> _WHAT IS REQUIRED_
The goal here is an exact copy of the entries below, without their pictures.

> _EXERCISE MATERIAL_
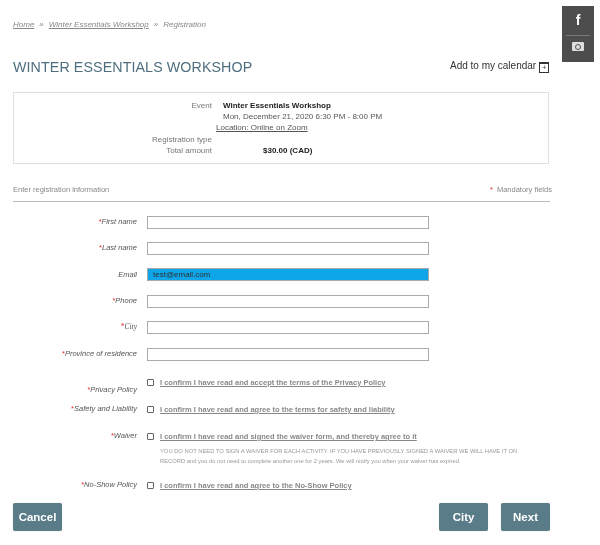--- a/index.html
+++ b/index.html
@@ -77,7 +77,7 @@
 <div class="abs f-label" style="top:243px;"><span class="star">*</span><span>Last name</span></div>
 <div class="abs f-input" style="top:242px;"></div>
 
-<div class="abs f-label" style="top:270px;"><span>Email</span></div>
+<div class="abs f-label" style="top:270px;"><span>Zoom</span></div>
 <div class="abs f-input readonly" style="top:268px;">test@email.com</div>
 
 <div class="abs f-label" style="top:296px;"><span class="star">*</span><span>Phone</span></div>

> _OUTPUT OF THE TASK_
--- a/index.html
+++ b/index.html
@@ -77,7 +77,7 @@
 <div class="abs f-label" style="top:243px;"><span class="star">*</span><span>Last name</span></div>
 <div class="abs f-input" style="top:242px;"></div>
 
-<div class="abs f-label" style="top:270px;"><span>Email</span></div>
+<div class="abs f-label" style="top:270px;"><span>Zoom</span></div>
 <div class="abs f-input readonly" style="top:268px;">test@email.com</div>
 
 <div class="abs f-label" style="top:296px;"><span class="star">*</span><span>Phone</span></div>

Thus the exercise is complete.